**Testo estratto:**
──────

E anche se non sei un seguace di lunga data, stai sicuro che o Mark o Steve si ricordano esattamente di quando ti hanno visto per la prima volta. Forse quella sera di qualche anno fa al Bloom di Mezzago; o forse quell’altra volta, quando avevi chiesto a Turner dove avesse comprato il suo primo distorsore Big Muff.
Ho recentemente scritto un libro che racconta la storia della Sub Pop Records, la casa discografica per cui i Mudhoney incidono sin dagli albori della carriera. La cosa più logica, per me, sarebbe stata quella di incontrarli durante la stesura del testo. E invece no: li incontro a libro finito.
È la chiusura del cerchio.
Quando faccio il mio ingresso nella stanza dove faremo l’intervista, mi accolgono come una vecchia amica. E chiamandomi per nome. C’eravamo già visti in diverse occasioni; l’ultima a Seattle, lo scorso agosto, in occasione della festa per il trentesimo anniversario della Sub Pop.

──────

**Dati forniti:**
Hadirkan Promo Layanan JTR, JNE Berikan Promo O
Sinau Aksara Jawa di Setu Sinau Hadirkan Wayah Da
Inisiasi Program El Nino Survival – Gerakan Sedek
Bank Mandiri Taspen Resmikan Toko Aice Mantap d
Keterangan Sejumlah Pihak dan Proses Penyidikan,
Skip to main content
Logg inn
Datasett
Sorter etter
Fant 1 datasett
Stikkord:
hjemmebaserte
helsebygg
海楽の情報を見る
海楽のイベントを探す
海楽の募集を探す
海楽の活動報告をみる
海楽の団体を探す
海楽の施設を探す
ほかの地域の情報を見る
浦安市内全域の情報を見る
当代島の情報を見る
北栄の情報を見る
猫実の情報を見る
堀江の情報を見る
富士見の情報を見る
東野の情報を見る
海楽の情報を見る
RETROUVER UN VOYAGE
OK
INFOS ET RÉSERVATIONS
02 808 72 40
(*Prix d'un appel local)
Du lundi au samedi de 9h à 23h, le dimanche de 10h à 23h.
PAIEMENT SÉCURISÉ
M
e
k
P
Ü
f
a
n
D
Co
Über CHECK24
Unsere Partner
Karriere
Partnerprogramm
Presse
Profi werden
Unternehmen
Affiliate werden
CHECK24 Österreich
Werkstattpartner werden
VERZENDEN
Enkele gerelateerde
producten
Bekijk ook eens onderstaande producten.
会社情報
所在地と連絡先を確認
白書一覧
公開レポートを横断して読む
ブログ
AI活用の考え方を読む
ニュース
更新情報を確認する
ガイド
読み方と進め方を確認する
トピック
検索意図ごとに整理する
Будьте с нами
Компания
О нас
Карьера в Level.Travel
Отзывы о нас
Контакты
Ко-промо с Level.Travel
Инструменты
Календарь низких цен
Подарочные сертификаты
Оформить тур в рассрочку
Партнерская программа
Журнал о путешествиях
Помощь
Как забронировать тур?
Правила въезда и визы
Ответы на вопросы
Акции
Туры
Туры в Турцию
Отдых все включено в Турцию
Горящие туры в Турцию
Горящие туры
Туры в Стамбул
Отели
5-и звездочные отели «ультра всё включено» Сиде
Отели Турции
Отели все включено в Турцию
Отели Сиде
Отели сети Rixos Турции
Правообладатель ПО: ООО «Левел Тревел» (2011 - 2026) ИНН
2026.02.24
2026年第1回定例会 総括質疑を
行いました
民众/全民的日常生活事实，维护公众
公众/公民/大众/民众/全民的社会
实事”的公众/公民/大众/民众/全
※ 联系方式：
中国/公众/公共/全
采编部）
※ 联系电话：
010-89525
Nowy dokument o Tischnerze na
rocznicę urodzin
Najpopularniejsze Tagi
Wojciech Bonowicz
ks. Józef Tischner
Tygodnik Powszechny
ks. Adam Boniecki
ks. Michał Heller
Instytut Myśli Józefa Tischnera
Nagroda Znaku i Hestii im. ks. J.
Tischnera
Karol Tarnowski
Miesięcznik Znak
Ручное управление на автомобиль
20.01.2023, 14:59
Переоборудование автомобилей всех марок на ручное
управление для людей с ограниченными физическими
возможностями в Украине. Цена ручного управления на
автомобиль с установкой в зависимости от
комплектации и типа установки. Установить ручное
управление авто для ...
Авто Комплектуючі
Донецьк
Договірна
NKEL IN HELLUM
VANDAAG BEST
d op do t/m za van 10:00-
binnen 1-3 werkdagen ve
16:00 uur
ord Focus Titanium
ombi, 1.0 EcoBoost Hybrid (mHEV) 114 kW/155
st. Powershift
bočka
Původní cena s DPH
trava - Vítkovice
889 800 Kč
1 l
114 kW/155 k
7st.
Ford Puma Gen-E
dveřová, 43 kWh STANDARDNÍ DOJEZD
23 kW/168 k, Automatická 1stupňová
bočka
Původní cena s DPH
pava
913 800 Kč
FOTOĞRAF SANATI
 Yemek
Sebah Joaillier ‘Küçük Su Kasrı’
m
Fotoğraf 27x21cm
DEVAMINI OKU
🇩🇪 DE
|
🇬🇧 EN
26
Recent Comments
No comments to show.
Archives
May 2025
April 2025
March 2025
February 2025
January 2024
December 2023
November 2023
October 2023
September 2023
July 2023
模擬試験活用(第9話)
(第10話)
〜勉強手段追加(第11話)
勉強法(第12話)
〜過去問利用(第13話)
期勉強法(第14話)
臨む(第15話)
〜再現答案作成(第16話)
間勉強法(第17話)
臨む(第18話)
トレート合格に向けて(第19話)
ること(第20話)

──────

**Completa quanto segue:**
1) Trascrivi dal testo estratto il brano che comincia con le parole "E anche se non", fermandoti dopo "distorsore Big Muff.".
2) Rispondi a queste domande sul testo estratto.
(a) Come si chiama il locale di Mezzago citato?
(b) Per quale casa discografica incidono i Mudhoney?
(c) In quale città è avvenuto l'ultimo incontro prima dell'intervista?
Per rispondere usa soltanto il testo estratto.

**Soluzioni per esercizio:**
1)
E anche se non sei un seguace di lunga data, stai sicuro che o Mark o Steve si ricordano esattamente di quando ti hanno visto per la prima volta. Forse quella sera di qualche anno fa al Bloom di Mezzago; o forse quell’altra volta, quando avevi chiesto a Turner dove avesse comprato il suo primo distorsore Big Muff.

2)
(a) Bloom.
(b) Sub Pop Records.
(c) Seattle.